## [PROBLEM DESCRIPTION]
Among the entries below, extract exactly the lines that run from the one with "9 | Multiple (2) |" through the one with "31 | Israel |", both ends included.
____________________
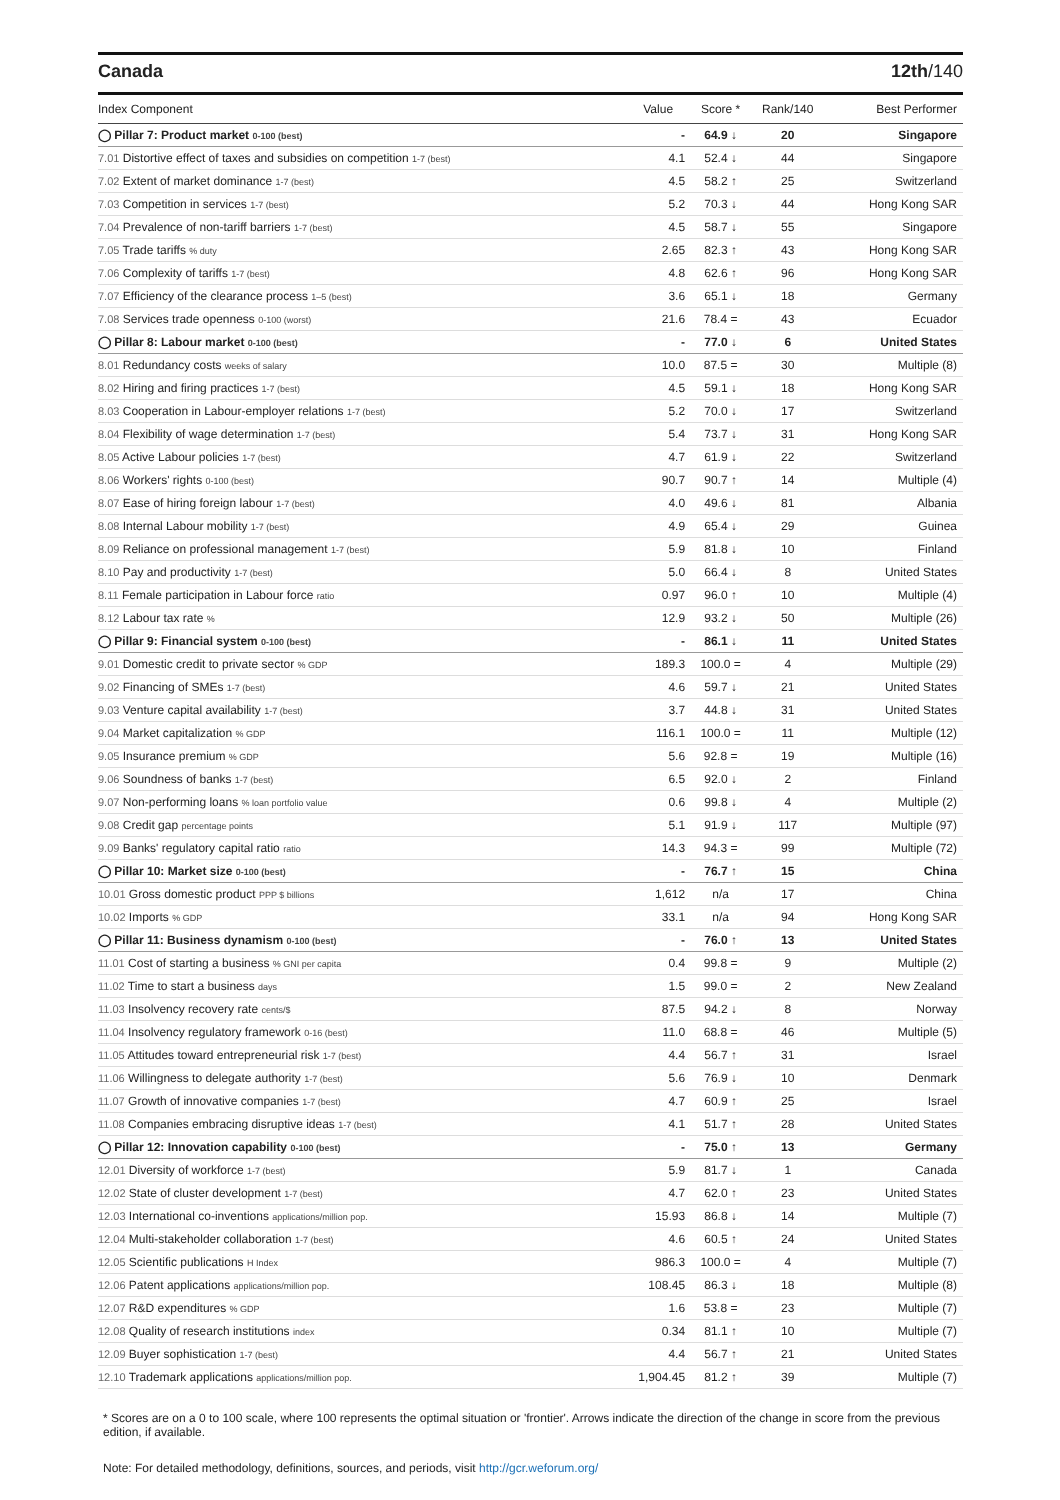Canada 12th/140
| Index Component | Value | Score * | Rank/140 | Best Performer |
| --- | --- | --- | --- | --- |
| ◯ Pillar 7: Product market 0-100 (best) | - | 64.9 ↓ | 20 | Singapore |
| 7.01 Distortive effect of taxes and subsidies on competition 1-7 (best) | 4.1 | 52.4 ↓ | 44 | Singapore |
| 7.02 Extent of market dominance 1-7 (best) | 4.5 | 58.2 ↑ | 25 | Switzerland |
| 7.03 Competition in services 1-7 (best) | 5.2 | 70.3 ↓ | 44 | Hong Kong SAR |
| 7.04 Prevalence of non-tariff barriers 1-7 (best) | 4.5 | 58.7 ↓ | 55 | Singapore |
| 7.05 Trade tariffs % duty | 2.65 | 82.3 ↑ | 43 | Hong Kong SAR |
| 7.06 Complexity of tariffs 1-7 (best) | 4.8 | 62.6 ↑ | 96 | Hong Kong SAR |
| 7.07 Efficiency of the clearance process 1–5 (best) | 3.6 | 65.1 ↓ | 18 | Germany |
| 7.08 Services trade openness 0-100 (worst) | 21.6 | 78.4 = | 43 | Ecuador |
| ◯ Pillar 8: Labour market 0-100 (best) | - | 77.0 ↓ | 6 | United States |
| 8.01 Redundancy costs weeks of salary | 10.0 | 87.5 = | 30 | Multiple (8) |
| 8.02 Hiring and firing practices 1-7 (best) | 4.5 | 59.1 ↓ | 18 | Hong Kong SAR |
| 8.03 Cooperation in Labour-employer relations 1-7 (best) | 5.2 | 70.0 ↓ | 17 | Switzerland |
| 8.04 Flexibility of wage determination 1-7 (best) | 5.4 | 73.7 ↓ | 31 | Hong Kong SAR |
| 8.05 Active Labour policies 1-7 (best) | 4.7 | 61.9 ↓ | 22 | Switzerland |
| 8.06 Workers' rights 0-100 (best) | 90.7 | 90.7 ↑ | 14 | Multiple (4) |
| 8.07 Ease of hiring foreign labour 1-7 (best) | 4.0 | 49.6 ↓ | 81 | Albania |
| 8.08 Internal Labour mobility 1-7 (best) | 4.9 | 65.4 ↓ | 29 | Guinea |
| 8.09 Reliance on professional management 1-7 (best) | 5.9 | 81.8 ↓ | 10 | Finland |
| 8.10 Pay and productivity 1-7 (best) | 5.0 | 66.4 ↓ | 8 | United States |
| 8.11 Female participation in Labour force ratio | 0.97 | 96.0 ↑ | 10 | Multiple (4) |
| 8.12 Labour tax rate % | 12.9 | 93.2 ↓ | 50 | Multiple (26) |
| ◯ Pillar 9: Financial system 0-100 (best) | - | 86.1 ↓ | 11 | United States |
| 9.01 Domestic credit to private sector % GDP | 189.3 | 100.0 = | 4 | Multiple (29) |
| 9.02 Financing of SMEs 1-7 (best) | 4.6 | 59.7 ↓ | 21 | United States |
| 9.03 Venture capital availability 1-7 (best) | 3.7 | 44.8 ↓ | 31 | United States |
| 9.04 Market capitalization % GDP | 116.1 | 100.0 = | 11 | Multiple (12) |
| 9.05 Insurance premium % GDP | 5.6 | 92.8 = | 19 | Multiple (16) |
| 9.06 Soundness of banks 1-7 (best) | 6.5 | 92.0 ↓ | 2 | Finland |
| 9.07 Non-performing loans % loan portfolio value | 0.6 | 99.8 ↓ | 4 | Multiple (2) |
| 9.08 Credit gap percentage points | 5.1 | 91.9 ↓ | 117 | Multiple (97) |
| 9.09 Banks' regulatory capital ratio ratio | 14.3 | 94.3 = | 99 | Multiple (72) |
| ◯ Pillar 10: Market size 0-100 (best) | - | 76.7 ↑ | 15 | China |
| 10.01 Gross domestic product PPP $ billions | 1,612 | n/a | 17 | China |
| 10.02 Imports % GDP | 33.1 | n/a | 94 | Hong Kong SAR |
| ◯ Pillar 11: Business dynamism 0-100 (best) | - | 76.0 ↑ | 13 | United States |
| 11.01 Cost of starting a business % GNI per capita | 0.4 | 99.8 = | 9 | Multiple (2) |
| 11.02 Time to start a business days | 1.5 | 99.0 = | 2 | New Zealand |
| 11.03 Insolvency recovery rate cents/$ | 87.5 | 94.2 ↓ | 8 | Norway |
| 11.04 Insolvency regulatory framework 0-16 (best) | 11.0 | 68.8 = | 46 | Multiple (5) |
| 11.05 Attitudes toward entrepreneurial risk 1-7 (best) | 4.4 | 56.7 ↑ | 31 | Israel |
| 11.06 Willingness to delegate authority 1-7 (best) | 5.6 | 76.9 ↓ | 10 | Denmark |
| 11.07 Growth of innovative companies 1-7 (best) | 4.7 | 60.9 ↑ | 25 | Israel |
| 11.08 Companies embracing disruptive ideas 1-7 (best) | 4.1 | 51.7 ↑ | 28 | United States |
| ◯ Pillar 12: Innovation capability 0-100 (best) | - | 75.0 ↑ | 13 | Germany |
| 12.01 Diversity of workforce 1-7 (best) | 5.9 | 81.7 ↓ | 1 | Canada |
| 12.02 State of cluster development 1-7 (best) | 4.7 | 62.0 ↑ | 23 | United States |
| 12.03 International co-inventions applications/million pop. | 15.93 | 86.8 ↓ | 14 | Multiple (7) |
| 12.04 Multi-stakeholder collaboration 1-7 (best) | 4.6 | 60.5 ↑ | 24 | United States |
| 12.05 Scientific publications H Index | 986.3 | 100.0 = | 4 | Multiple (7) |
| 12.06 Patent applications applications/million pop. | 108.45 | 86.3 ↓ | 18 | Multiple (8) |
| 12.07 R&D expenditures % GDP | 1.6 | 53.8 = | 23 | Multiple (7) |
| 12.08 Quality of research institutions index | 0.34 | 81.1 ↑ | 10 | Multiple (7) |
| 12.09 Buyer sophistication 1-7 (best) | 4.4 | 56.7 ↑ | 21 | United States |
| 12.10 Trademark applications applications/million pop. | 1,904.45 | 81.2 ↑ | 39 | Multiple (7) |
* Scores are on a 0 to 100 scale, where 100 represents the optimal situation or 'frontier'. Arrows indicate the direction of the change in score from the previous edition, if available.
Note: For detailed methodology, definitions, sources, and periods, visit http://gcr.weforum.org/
____________________
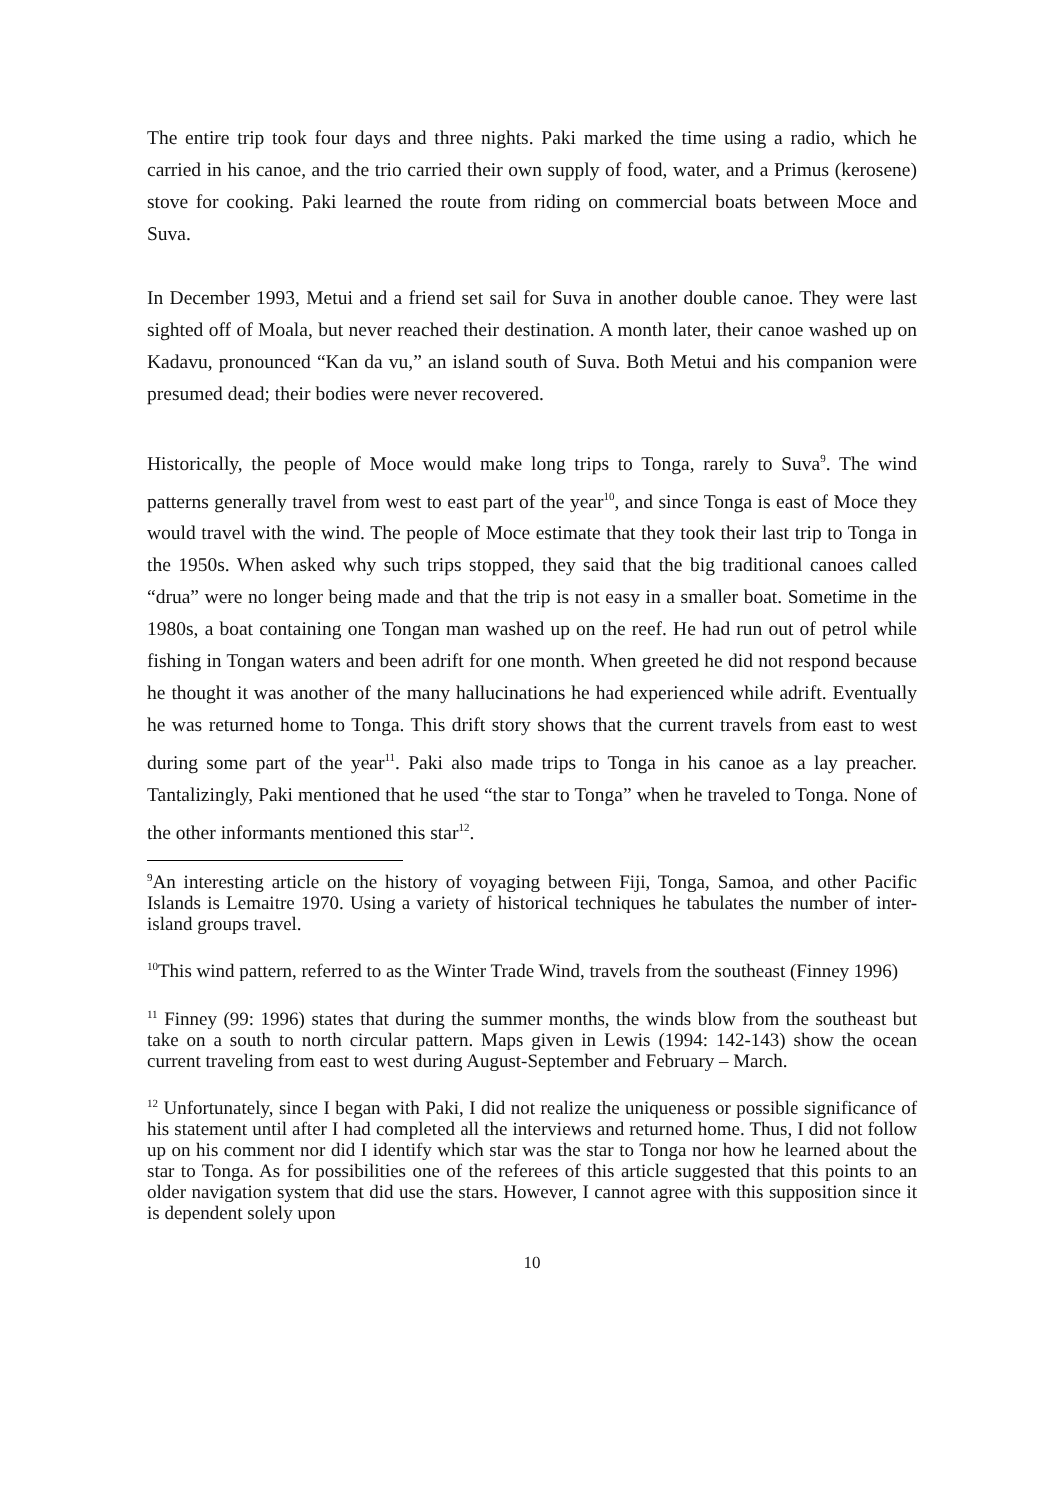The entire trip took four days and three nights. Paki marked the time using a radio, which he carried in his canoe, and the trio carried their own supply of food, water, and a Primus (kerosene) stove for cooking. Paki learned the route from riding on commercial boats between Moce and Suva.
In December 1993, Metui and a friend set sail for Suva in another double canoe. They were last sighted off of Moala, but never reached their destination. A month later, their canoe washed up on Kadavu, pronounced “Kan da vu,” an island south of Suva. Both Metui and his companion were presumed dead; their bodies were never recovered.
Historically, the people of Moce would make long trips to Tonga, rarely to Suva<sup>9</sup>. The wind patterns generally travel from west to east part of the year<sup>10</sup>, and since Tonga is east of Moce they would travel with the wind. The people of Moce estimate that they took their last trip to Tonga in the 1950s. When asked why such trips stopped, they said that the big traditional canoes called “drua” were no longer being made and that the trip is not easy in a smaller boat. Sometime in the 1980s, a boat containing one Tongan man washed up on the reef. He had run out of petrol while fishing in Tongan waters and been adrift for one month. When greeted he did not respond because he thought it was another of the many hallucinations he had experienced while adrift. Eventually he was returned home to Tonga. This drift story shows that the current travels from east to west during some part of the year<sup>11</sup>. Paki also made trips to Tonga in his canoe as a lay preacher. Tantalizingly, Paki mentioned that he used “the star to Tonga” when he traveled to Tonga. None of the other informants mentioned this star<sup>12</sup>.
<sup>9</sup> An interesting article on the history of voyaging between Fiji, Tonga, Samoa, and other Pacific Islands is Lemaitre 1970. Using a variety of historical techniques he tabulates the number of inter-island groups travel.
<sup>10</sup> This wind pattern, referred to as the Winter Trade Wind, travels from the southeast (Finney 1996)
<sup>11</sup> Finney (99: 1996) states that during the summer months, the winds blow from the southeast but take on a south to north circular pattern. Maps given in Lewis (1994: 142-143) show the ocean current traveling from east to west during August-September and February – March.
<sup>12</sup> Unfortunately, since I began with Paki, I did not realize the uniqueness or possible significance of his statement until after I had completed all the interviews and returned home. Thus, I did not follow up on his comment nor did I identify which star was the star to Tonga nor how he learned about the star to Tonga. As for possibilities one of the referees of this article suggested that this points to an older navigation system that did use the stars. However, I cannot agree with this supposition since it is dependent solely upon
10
____________________
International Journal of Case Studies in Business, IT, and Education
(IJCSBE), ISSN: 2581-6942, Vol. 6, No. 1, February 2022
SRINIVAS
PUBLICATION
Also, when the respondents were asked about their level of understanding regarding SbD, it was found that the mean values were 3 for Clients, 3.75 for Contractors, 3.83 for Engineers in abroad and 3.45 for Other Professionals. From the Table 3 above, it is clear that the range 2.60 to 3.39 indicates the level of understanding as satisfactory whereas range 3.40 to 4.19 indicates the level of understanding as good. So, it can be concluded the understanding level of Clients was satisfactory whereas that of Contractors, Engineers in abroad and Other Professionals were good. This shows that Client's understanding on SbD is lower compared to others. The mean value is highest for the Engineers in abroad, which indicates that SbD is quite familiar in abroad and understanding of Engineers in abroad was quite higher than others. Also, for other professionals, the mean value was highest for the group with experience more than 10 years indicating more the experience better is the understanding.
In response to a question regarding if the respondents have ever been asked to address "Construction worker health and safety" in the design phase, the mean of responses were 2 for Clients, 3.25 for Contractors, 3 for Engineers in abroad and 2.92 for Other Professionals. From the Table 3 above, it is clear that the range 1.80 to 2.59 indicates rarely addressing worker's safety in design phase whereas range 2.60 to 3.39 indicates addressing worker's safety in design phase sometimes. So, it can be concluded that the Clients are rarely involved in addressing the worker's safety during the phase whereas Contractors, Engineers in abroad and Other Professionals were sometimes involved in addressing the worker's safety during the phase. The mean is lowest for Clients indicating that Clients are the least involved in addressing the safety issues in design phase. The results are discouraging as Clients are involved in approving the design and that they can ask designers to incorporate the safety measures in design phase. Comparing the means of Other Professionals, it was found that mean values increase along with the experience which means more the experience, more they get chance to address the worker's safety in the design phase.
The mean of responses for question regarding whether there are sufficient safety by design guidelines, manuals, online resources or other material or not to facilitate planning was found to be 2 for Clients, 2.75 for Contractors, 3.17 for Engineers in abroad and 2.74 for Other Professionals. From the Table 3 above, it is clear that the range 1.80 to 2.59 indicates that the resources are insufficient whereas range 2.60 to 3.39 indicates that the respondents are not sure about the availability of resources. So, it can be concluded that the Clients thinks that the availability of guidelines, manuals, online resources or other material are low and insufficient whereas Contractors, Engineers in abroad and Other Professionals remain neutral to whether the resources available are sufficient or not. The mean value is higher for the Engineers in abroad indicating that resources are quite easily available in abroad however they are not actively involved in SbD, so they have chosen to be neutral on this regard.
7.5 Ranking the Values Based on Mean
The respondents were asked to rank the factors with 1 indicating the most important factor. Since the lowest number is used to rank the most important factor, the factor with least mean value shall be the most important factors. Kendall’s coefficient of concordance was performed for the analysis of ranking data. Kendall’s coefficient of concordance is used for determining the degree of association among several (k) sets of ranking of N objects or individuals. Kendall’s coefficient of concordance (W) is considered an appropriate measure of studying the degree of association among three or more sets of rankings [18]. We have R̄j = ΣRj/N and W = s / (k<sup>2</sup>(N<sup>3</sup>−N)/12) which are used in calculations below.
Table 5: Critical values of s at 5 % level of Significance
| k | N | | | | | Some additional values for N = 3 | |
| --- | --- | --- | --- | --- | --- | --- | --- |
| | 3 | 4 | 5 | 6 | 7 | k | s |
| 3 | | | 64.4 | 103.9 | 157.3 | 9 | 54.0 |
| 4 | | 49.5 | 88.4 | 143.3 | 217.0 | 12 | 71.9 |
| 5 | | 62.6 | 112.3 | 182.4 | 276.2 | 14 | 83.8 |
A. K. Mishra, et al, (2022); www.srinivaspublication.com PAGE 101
____________________
## [RESPONSE AREA]
| 11.01 Cost of starting a business % GNI per capita | 0.4 | 99.8 = | 9 | Multiple (2) |
| 11.02 Time to start a business days | 1.5 | 99.0 = | 2 | New Zealand |
| 11.03 Insolvency recovery rate cents/$ | 87.5 | 94.2 ↓ | 8 | Norway |
| 11.04 Insolvency regulatory framework 0-16 (best) | 11.0 | 68.8 = | 46 | Multiple (5) |
| 11.05 Attitudes toward entrepreneurial risk 1-7 (best) | 4.4 | 56.7 ↑ | 31 | Israel |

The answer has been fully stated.